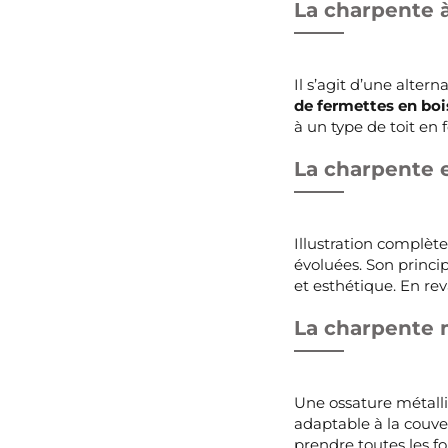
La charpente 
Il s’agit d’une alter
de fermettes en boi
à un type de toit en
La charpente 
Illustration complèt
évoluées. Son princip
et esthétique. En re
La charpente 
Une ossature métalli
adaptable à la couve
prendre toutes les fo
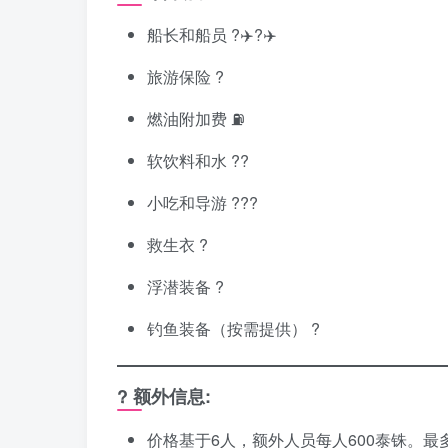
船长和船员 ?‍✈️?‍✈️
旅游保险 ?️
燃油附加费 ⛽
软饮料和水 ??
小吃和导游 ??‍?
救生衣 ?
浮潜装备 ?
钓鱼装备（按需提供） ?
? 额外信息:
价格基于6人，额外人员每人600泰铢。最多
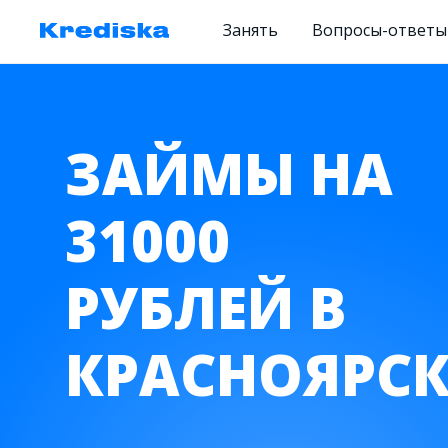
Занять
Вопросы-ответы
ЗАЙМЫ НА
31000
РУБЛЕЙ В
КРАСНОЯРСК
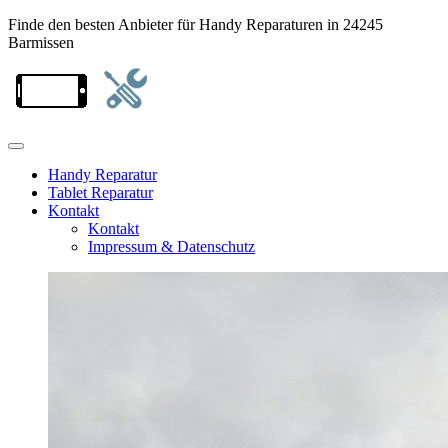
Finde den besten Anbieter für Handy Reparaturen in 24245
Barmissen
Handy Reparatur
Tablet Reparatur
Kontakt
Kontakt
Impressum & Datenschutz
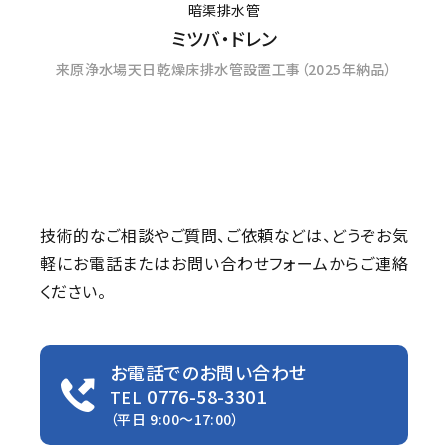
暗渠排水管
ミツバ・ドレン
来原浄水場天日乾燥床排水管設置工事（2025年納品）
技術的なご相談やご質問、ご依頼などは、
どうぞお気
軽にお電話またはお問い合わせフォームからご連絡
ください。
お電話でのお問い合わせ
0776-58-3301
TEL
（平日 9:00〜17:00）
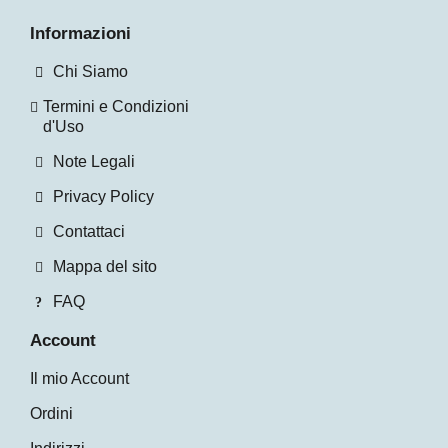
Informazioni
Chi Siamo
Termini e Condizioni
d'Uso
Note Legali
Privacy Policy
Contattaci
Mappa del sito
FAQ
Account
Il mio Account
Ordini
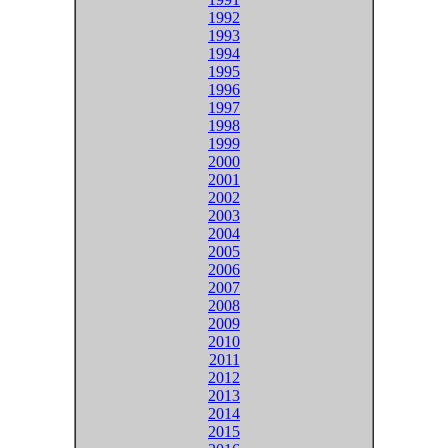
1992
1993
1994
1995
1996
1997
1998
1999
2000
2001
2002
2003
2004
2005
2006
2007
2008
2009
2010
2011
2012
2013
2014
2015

- _Task statement_
Exactly as written, restate the lines above from the opening line through the one holding "钓鱼装备（按需提供） ?", omitting the pictures.

- _Reply_
La charpente 
Il s’agit d’une alter
de fermettes en boi
à un type de toit en
La charpente 
Illustration complèt
évoluées. Son princip
et esthétique. En re
La charpente 
Une ossature métalli
adaptable à la couve
prendre toutes les fo
船长和船员 ?‍✈️?‍✈️
旅游保险 ?️
燃油附加费 ⛽
软饮料和水 ??
小吃和导游 ??‍?
救生衣 ?
浮潜装备 ?
钓鱼装备（按需提供） ?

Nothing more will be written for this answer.